# I forgot to brag!!



## Xeph (May 7, 2007)

Two weeks ago at the Ravenna Kennel Club, the import girl I have here, V Ambra vom Lastal SchH1 FH KKl1 went best of breed over another open bitch for her first point!

I achieved a lifetime goal by pointing an import in an AKC ring, so I'm pretty doggone happy. To top it off, it was my first BOB with a GSD (my first BOB ever was on a Viszla named Csonka).

Ambra will be shown again this weekend and we're hoping for more points  She will be exhibited in conformation Thursday and Monday, Friday and Saturday will be devoted to trying to get her first two legs for her CD ^_^

I will be handling Ambra for her owner at her breed survey next month


----------



## Abbylynn (Jul 7, 2011)

Well congratulations for sure! Ambra is beautiful. Good luck this weekend. Maybe you are a winning streak this year!


----------



## Niraya (Jun 30, 2011)

Aw! Yay! Congratulations Ambra! More importantly congratulations Xeph!!

Good luck on everything this weekend!


----------



## Trzcina (Aug 9, 2010)

Lovely GSD, and congrats on the points! I love GSDs, but find the AKC show lines... unappealing. So big congrats on pointing an import!


----------



## Xeph (May 7, 2007)

Well, I have my two American girls (Yup, I own AKC show lines ) and Ambra entered for this weeks shows, so I hope one of em comes home with points  Don't care which one, lol


----------



## MrsBoats (May 20, 2010)

Congratulations!!!!!!  That is awesome news!!!! 
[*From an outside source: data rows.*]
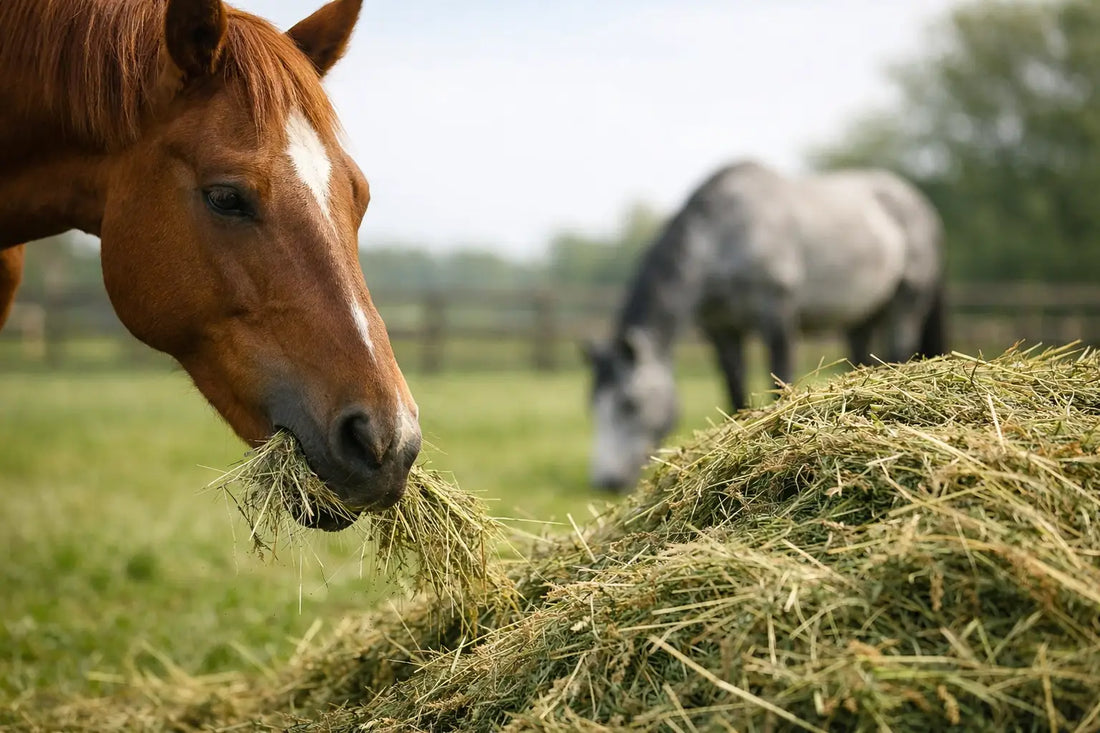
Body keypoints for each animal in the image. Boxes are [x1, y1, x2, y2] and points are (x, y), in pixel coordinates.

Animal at [584, 161, 945, 491]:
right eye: (593, 406)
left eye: (630, 403)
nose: (606, 481)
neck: (725, 237)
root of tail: (917, 203)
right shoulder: (722, 331)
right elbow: (735, 393)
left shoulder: (777, 320)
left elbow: (781, 382)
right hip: (861, 317)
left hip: (905, 304)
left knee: (899, 350)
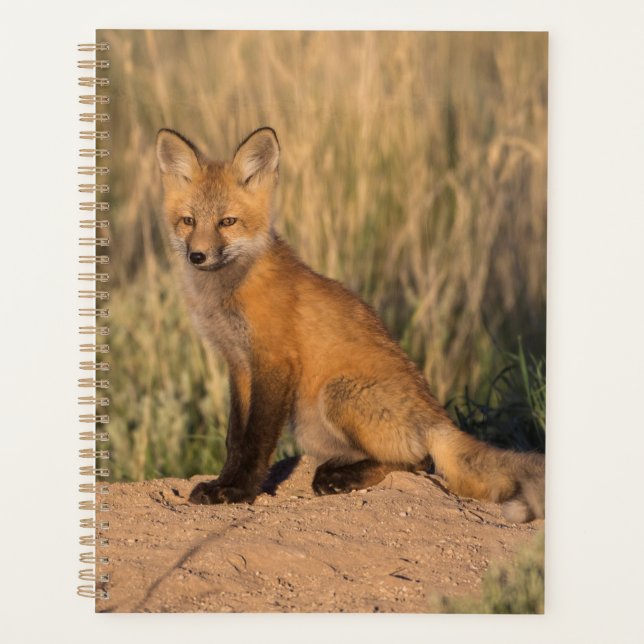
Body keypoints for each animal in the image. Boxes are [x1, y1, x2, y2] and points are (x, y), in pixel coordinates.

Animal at [155, 126, 545, 523]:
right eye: (188, 221)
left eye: (227, 222)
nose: (197, 255)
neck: (228, 293)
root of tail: (438, 418)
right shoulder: (239, 365)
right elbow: (235, 438)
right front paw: (223, 482)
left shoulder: (274, 361)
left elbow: (256, 440)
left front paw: (238, 492)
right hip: (309, 422)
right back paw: (336, 469)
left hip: (337, 393)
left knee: (419, 461)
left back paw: (342, 478)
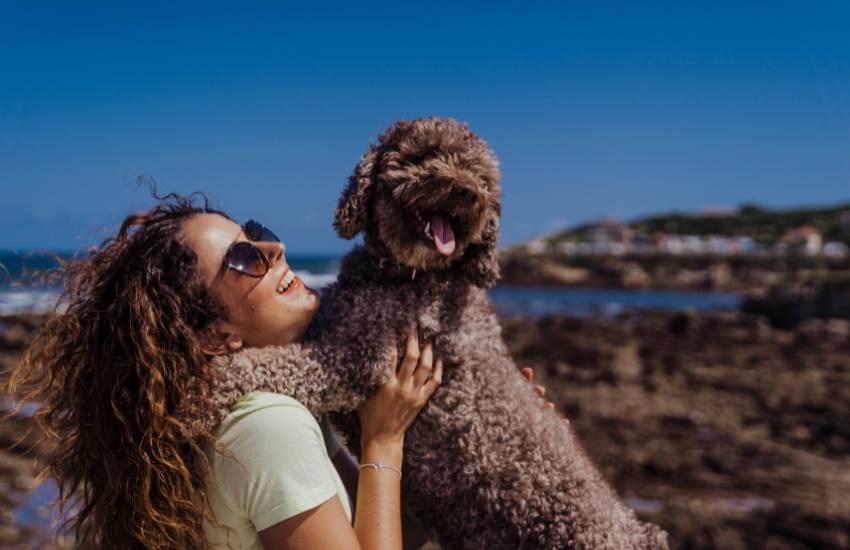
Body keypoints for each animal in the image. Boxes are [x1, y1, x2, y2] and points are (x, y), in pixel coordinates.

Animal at [202, 118, 664, 548]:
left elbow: (276, 361)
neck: (406, 276)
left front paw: (210, 381)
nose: (468, 192)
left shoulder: (360, 362)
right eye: (425, 155)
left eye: (481, 175)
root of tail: (639, 533)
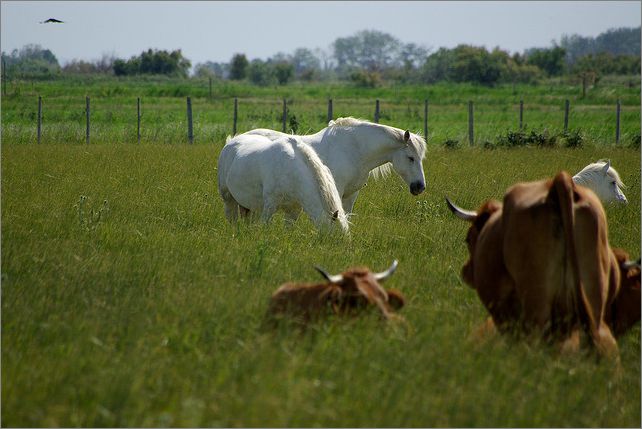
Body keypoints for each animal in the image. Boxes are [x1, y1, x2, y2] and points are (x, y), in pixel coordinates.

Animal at [216, 135, 350, 232]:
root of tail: (231, 142)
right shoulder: (269, 206)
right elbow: (264, 227)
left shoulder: (293, 211)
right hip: (228, 199)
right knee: (232, 218)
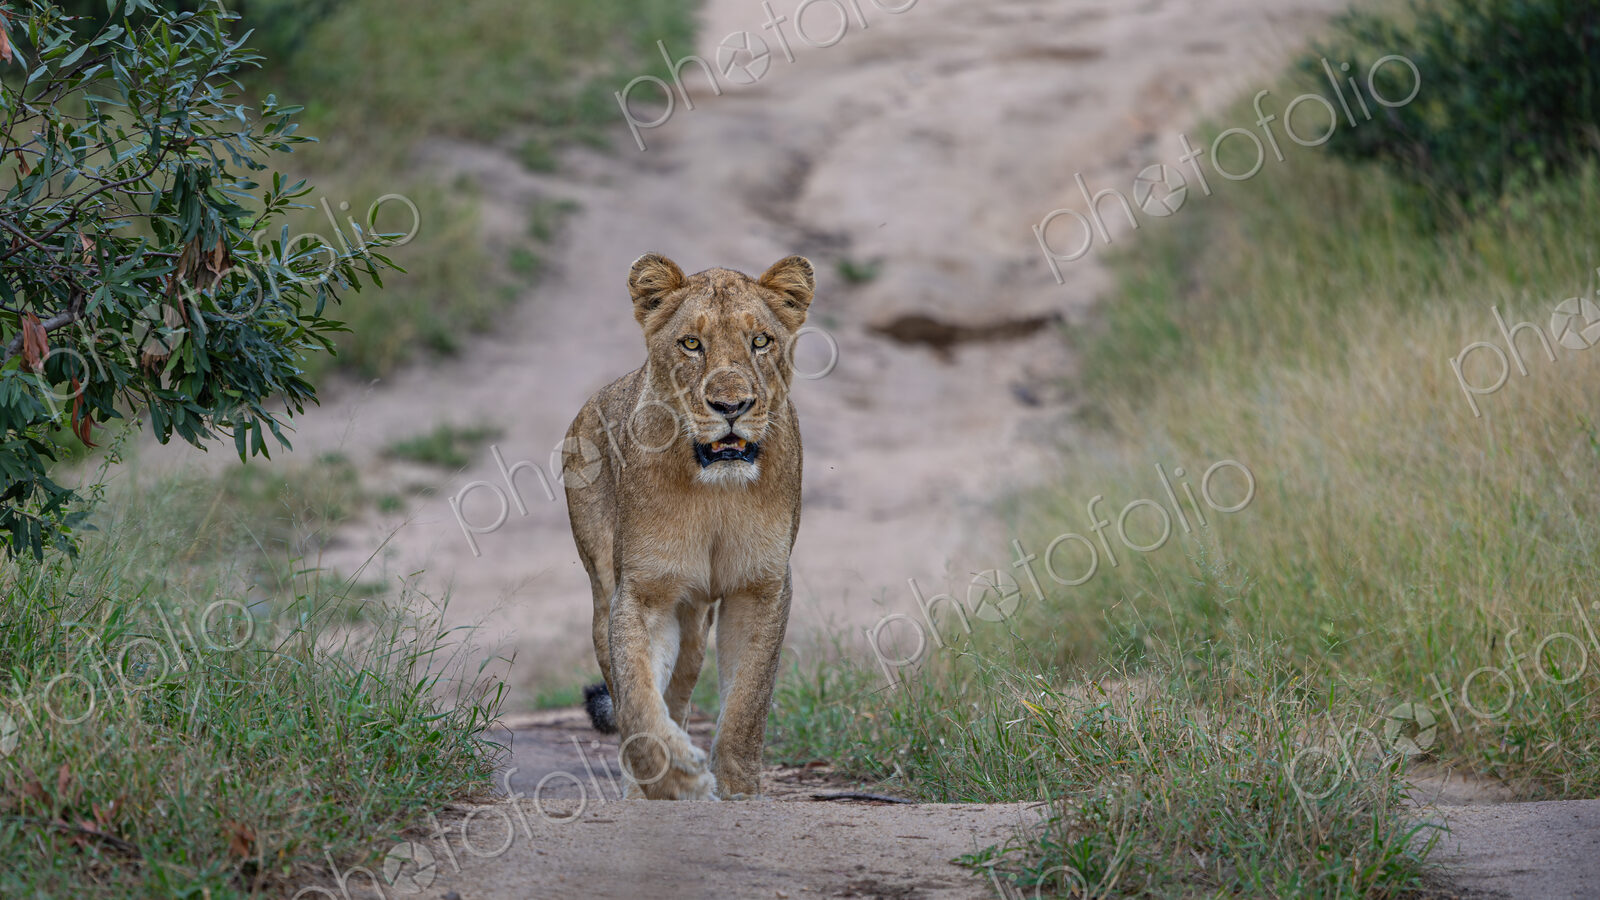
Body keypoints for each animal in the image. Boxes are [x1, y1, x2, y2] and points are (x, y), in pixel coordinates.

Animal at [562, 252, 814, 800]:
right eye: (691, 344)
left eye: (759, 341)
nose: (731, 407)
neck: (716, 493)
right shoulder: (644, 590)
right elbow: (637, 693)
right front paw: (672, 772)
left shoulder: (762, 587)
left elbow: (747, 704)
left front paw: (737, 790)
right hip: (604, 592)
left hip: (696, 626)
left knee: (680, 690)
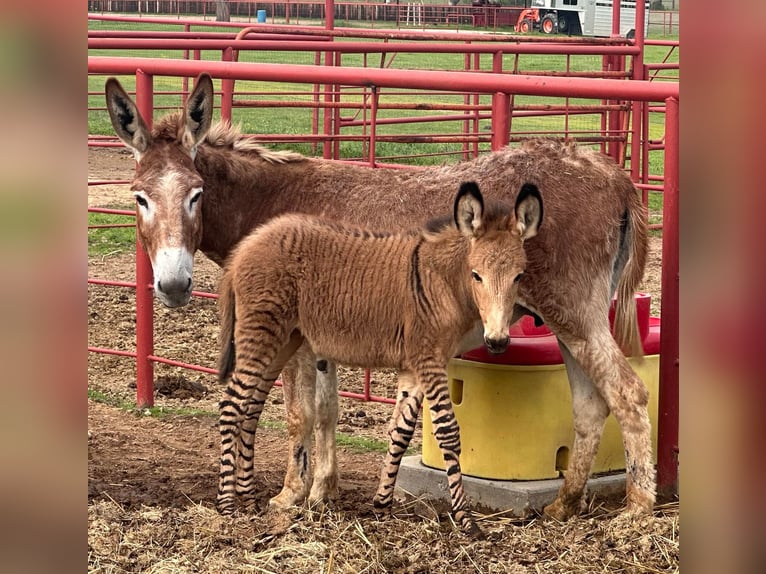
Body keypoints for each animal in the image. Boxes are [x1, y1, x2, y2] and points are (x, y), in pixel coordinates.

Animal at [216, 182, 540, 536]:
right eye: (476, 275)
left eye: (519, 276)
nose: (497, 341)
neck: (442, 283)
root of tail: (248, 244)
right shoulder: (430, 361)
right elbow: (447, 432)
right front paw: (466, 519)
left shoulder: (416, 366)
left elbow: (400, 431)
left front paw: (382, 505)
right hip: (263, 334)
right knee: (231, 405)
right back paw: (227, 505)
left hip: (284, 340)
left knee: (250, 408)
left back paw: (249, 498)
Good luck on getting more points and those CD legs!!!!!


----------



## Keechak (Aug 10, 2008)

She is just a beautiful girl! I am so happy that you get to handle her!


----------



## Trzcina (Aug 9, 2010)

Xeph said:


> Well, I have my two American girls (Yup, I own AKC show lines ) and Ambra entered for this weeks shows, so I hope one of em comes home with points  Don't care which one, lol


Best of luck! 

(And it's not that I dislike all AKC show lines. I've met a few very nice dogs from them... I've just also met others that made me go "...Uh, okay then... sure that's a good GSD temperament..." Though at least some of those were the result of coercive, harsh training techniques, to be honest. And some -are- funky-looking imo, haha).


----------



## Kayota (Aug 14, 2009)

She's beautiful! Congrats


----------



## HC Robbie (May 31, 2012)

Well done!


----------